What the exercise asks: Your answer must contain each line of the data, copied exactly.

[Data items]
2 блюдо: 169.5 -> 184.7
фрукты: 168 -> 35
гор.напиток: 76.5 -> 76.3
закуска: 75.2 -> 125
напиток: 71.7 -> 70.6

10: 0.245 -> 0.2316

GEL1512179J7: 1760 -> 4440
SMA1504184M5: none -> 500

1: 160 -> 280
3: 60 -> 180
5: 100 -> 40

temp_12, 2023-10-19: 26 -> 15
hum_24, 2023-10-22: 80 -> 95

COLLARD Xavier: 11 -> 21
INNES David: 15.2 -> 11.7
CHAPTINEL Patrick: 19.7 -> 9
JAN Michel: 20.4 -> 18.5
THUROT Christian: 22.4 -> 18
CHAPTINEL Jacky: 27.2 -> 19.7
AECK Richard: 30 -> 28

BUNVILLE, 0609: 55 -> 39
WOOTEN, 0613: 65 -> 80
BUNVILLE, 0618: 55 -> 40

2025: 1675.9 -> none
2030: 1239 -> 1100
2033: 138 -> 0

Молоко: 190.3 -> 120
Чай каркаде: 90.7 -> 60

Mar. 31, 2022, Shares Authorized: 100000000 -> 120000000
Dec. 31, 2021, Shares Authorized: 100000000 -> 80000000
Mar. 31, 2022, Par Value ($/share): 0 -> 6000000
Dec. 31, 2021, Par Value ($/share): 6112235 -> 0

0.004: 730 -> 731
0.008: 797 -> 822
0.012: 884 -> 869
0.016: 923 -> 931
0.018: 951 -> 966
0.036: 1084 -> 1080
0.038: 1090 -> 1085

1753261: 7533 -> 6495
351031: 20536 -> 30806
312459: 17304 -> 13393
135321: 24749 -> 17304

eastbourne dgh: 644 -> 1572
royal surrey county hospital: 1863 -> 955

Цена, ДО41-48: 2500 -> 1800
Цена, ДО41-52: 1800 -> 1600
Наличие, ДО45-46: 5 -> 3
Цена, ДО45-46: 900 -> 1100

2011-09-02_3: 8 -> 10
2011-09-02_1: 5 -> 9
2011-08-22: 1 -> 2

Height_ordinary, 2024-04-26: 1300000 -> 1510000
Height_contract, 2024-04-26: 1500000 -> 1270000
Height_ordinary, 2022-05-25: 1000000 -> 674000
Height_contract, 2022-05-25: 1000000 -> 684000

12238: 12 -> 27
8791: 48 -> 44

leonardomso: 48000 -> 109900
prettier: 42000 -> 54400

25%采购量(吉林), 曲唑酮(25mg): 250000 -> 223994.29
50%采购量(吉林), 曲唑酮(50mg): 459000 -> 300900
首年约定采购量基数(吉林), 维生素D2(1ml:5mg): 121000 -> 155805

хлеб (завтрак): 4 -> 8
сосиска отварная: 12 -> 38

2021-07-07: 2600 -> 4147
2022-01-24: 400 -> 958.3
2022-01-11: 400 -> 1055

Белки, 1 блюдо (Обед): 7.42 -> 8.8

Response to this task:
2 блюдо: 169.5 -> 184.7
фрукты: 168 -> 35
гор.напиток: 76.5 -> 76.3
закуска: 75.2 -> 125
напиток: 71.7 -> 70.6

10: 0.245 -> 0.2316

GEL1512179J7: 1760 -> 4440
SMA1504184M5: none -> 500

1: 160 -> 280
3: 60 -> 180
5: 100 -> 40

temp_12, 2023-10-19: 26 -> 15
hum_24, 2023-10-22: 80 -> 95

COLLARD Xavier: 11 -> 21
INNES David: 15.2 -> 11.7
CHAPTINEL Patrick: 19.7 -> 9
JAN Michel: 20.4 -> 18.5
THUROT Christian: 22.4 -> 18
CHAPTINEL Jacky: 27.2 -> 19.7
AECK Richard: 30 -> 28

BUNVILLE, 0609: 55 -> 39
WOOTEN, 0613: 65 -> 80
BUNVILLE, 0618: 55 -> 40

2025: 1675.9 -> none
2030: 1239 -> 1100
2033: 138 -> 0

Молоко: 190.3 -> 120
Чай каркаде: 90.7 -> 60

Mar. 31, 2022, Shares Authorized: 100000000 -> 120000000
Dec. 31, 2021, Shares Authorized: 100000000 -> 80000000
Mar. 31, 2022, Par Value ($/share): 0 -> 6000000
Dec. 31, 2021, Par Value ($/share): 6112235 -> 0

0.004: 730 -> 731
0.008: 797 -> 822
0.012: 884 -> 869
0.016: 923 -> 931
0.018: 951 -> 966
0.036: 1084 -> 1080
0.038: 1090 -> 1085

1753261: 7533 -> 6495
351031: 20536 -> 30806
312459: 17304 -> 13393
135321: 24749 -> 17304

eastbourne dgh: 644 -> 1572
royal surrey county hospital: 1863 -> 955

Цена, ДО41-48: 2500 -> 1800
Цена, ДО41-52: 1800 -> 1600
Наличие, ДО45-46: 5 -> 3
Цена, ДО45-46: 900 -> 1100

2011-09-02_3: 8 -> 10
2011-09-02_1: 5 -> 9
2011-08-22: 1 -> 2

Height_ordinary, 2024-04-26: 1300000 -> 1510000
Height_contract, 2024-04-26: 1500000 -> 1270000
Height_ordinary, 2022-05-25: 1000000 -> 674000
Height_contract, 2022-05-25: 1000000 -> 684000

12238: 12 -> 27
8791: 48 -> 44

leonardomso: 48000 -> 109900
prettier: 42000 -> 54400

25%采购量(吉林), 曲唑酮(25mg): 250000 -> 223994.29
50%采购量(吉林), 曲唑酮(50mg): 459000 -> 300900
首年约定采购量基数(吉林), 维生素D2(1ml:5mg): 121000 -> 155805

хлеб (завтрак): 4 -> 8
сосиска отварная: 12 -> 38

2021-07-07: 2600 -> 4147
2022-01-24: 400 -> 958.3
2022-01-11: 400 -> 1055

Белки, 1 блюдо (Обед): 7.42 -> 8.8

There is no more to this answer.